My basic plan is to run the REST part in a separate thread/process, and figured I’d run the jobs part separately.
I’m wondering if there exists any patterns, specifically python, (I’ve looked and haven’t really found any examples of what I want to do) or if anyone has any suggestions on where to begin with transitioning my project to meet these new requirements.
I’ve seen a few projects that touch on scheduling, but I’m really looking for real world user experience / suggestions here. What works / doesn’t work for you?
If the REST server and the scheduled jobs have nothing in common, do two separate implementations, the REST server and the jobs stuff, and run them as separate processes.
As mentioned previously, look into existing schedulers for the jobs stuff.
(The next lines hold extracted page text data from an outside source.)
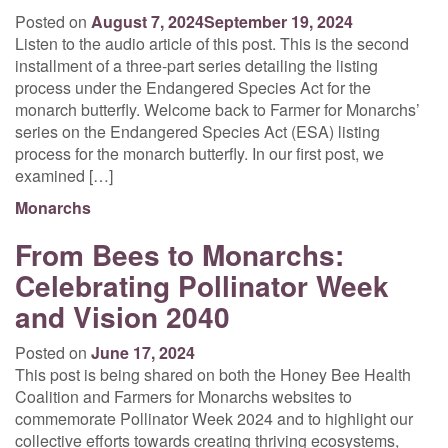
Posted on
August 7, 2024
September 19, 2024
Listen to the audio article of this post. This is the second
installment of a three-part series detailing the listing
process under the Endangered Species Act for the
monarch butterfly. Welcome back to Farmer for Monarchs’
series on the Endangered Species Act (ESA) listing
process for the monarch butterfly. In our first post, we
examined […]
Monarchs
From Bees to Monarchs:
Celebrating Pollinator Week
and Vision 2040
Posted on
June 17, 2024
This post is being shared on both the Honey Bee Health
Coalition and Farmers for Monarchs websites to
commemorate Pollinator Week 2024 and to highlight our
collective efforts towards creating thriving ecosystems,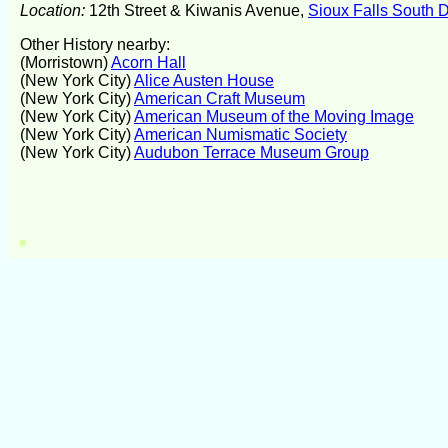
Location:
12th Street & Kiwanis Avenue,
Sioux Falls South 
Other History nearby:
(Morristown)
Acorn Hall
(New York City)
Alice Austen House
(New York City)
American Craft Museum
(New York City)
American Museum of the Moving Image
(New York City)
American Numismatic Society
(New York City)
Audubon Terrace Museum Group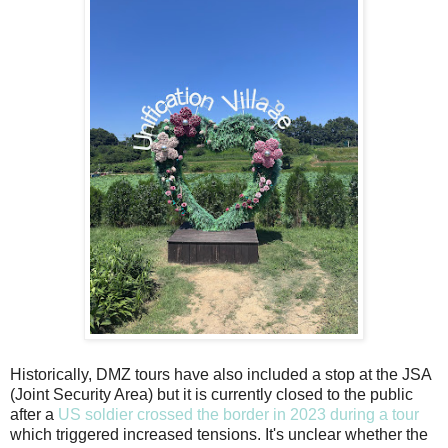
Historically, DMZ tours have also included a stop at the JSA
(Joint Security Area) but it is currently closed to the public
after a
US soldier crossed the border in 2023 during a tour
which triggered increased tensions. It's unclear whether the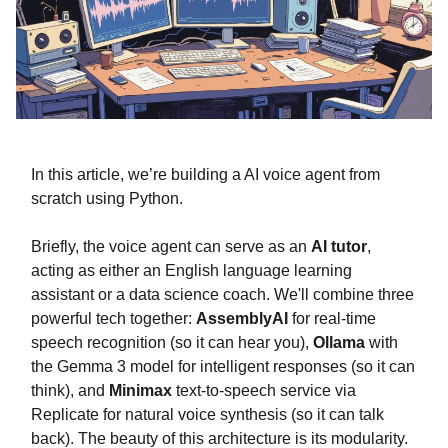
In this article, we’re building a AI voice agent from
scratch using Python.
Briefly, the voice agent can serve as an
AI tutor
,
acting as either an English language learning
assistant or a data science coach. We'll combine three
powerful tech together:
AssemblyAI
for real-time
speech recognition (so it can hear you),
Ollama
with
the Gemma 3 model for intelligent responses (so it can
think), and
Minimax
text-to-speech service via
Replicate for natural voice synthesis (so it can talk
back). The beauty of this architecture is its modularity.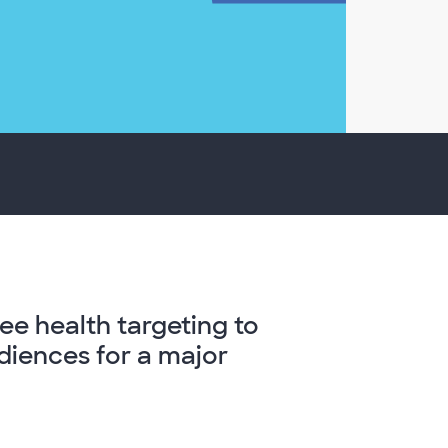
ree health targeting to
iences for a major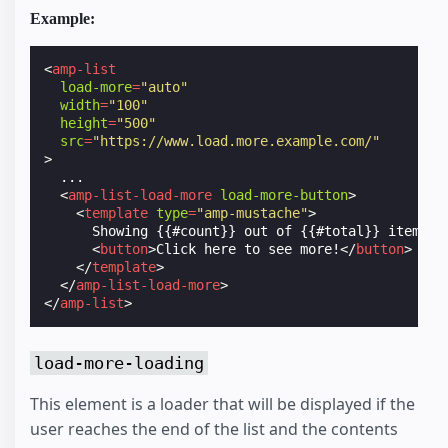
Example:
<
amp-list
load-more
=
"auto"
width
=
"100"
height
=
"500"
src
=
"https://www.load.more.example.com/"
>
  ...

<
amp-list-load-more
load-more-button
>
<
template
type
=
"amp-mustache"
>
      Showing {{#count}} out of {{#total}} items

<
button
>
Click here to see more!
</
button
>
</
template
>
</
amp-list-load-more
>
</
amp-list
>
load-more-loading
This element is a loader that will be displayed if the
user reaches the end of the list and the contents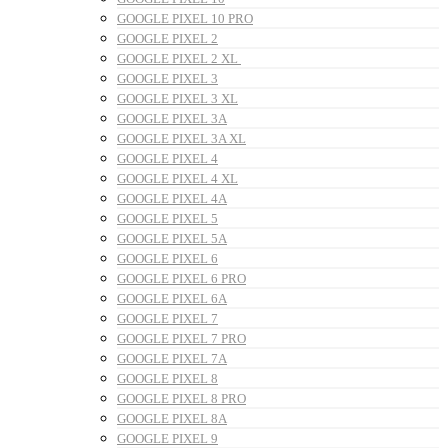
GOOGLE PIXEL 10 PRO
GOOGLE PIXEL 2
GOOGLE PIXEL 2 XL
GOOGLE PIXEL 3
GOOGLE PIXEL 3 XL
GOOGLE PIXEL 3A
GOOGLE PIXEL 3A XL
GOOGLE PIXEL 4
GOOGLE PIXEL 4 XL
GOOGLE PIXEL 4A
GOOGLE PIXEL 5
GOOGLE PIXEL 5A
GOOGLE PIXEL 6
GOOGLE PIXEL 6 PRO
GOOGLE PIXEL 6A
GOOGLE PIXEL 7
GOOGLE PIXEL 7 PRO
GOOGLE PIXEL 7A
GOOGLE PIXEL 8
GOOGLE PIXEL 8 PRO
GOOGLE PIXEL 8A
GOOGLE PIXEL 9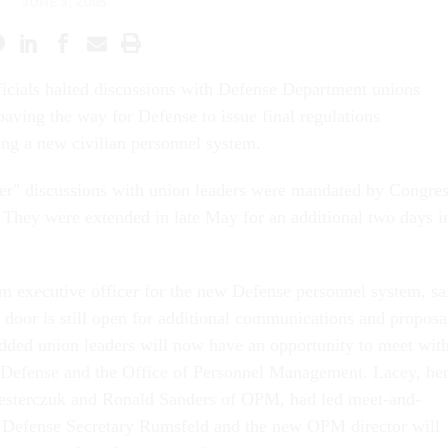
JUNE 3, 2005
ficials halted discussions with Defense Department unions
aving the way for Defense to issue final regulations
ng a new civilian personnel system.
er" discussions with union leaders were mandated by Congre
 They were extended in late May for an additional two days i
 executive officer for the new Defense personnel system, sa
 door is still open for additional communications and proposa
dded union leaders will now have an opportunity to meet wit
t Defense and the Office of Personnel Management. Lacey, he
Nesterczuk and Ronald Sanders of OPM, had led meet-and-
t Defense Secretary Rumsfeld and the new OPM director will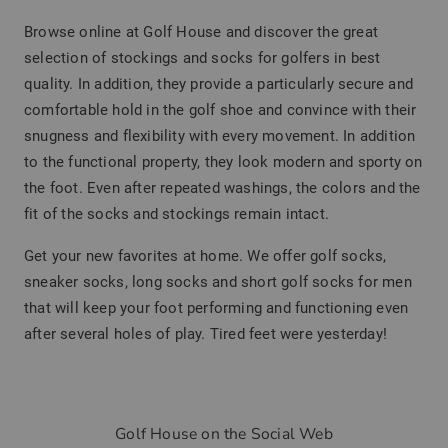
Browse online at Golf House and discover the great
selection of stockings and socks for golfers in best
quality. In addition, they provide a particularly secure and
comfortable hold in the golf shoe and convince with their
snugness and flexibility with every movement. In addition
to the functional property, they look modern and sporty on
the foot. Even after repeated washings, the colors and the
fit of the socks and stockings remain intact.
Get your new favorites at home. We offer golf socks,
sneaker socks, long socks and short golf socks for men
that will keep your foot performing and functioning even
after several holes of play. Tired feet were yesterday!
Golf House on the Social Web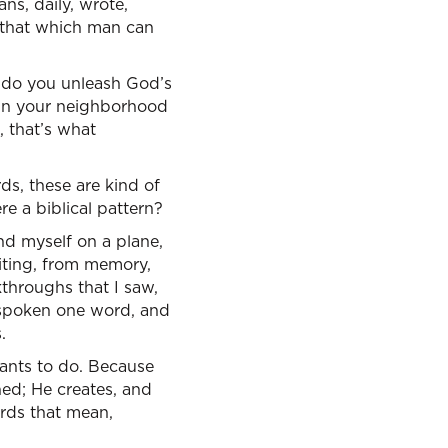
ns, daily, wrote,
n that which man can
 do you unleash God’s
 in your neighborhood
 that’s what
ds, these are kind of
re a biblical pattern?
und myself on a plane,
riting, from memory,
kthroughs that I saw,
 spoken one word, and
.
ants to do. Because
ned; He creates, and
ords that mean,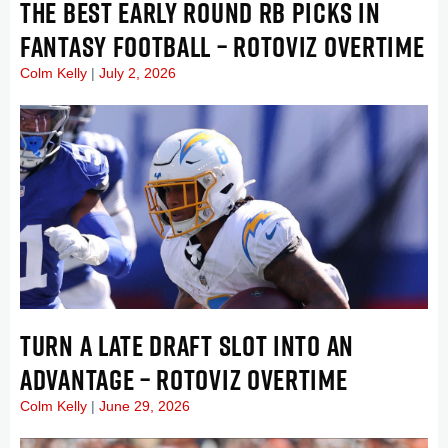
THE BEST EARLY ROUND RB PICKS IN
FANTASY FOOTBALL – ROTOVIZ OVERTIME
Colm Kelly
July 2, 2026
TURN A LATE DRAFT SLOT INTO AN
ADVANTAGE – ROTOVIZ OVERTIME
Colm Kelly
June 29, 2026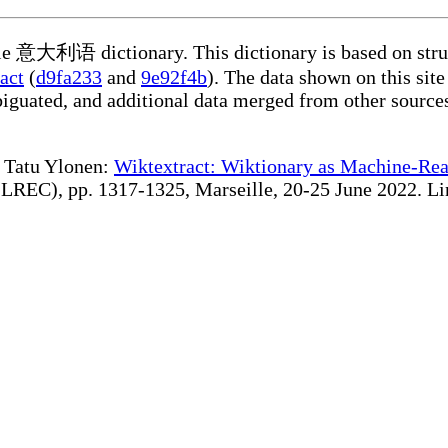
able 意大利语 dictionary. This dictionary is based on stru
act
(
d9fa233
and
9e92f4b
). The data shown on this site
iguated, and additional data merged from other source
te Tatu Ylonen:
Wiktextract: Wiktionary as Machine-Rea
REC), pp. 1317-1325, Marseille, 20-25 June 2022. Linki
I don't know if Twisted would be an alternative, but you might want to check this platform.
If, OTOH, the REST interface invokes the same functionality as the scheduled jobs do, you should try to look at them as two interfaces to the same functionality, e.g. like this:
Write the actual jobs as programs the REST server can fork and run.
Have a separate scheduler that handles the timing of the jobs.
If a job is due to run, let the scheduler issue a corresponding REST request to the local server.
This way the scheduler only handles job descriptions, but has no own knowledge how they are implemented.
It's a common trait for long-running, high-availability processes to have an additional "supervisor" process that just checks the necessary demons are up and running, and restarts them as necessary.
One option is to simply choose a lightweight WSGI server from this list:
http://wsgi.org/wsgi/Servers
and let it do the work of a long-running process that serves requests. (I would recommend Spawning.) Your code can concentrate on the REST API and handling requests through the well defined WSGI interface, and scheduling jobs.
There are at least a couple of scheduling libraries you could use, but I don't know much about them:
http://sourceforge.net/projects/pycron/
http://code.google.com/p/scheduler-py/
Here's what we did.
Wrote a simple, pure-wsgi web application to respond to REST requests.
Start jobs
Report status of jobs
Extended the built-in wsgiref server to use the select module to check for incoming requests.
Activity on the socket is ordinary REST request, we let the wsgiref handle this.
It will -- eventually -- call our WSGI applications to respond to status and
submit requests.
Timeout means that we have to do two things:
Check all children that are running to see if they're done. Update their status, etc.
Check a crontab-like schedule to see if there's any scheduled work to do. This is a SQLite database that this server maintains.
I usually use cron for scheduling. As for REST you can use one of the many, many web frameworks out there. But just running SimpleHTTPServer should be enough.
You can schedule the REST service startup with cron #reboot
#reboot (cd /path/to/my/app && nohup python myserver.py&)
The usual design pattern for a scheduler would be:
Maintain a list of scheduled jobs, sorted by next-run-time (as Date-Time value);
When woken up, compare the first job in the list with the current time. If it's due or overdue, remove it from the list and run it. Continue working your way through the list this way until the first job is not due yet, then go to sleep for (next_job_due_date - current_time);
When a job finishes running, re-schedule it if appropriate;
After adding a job to the schedule, wake up the scheduler process.
Tweak as appropriate for your situation (eg. sometimes you might want to re-schedule jobs to run again at the point that they start running rather than finish).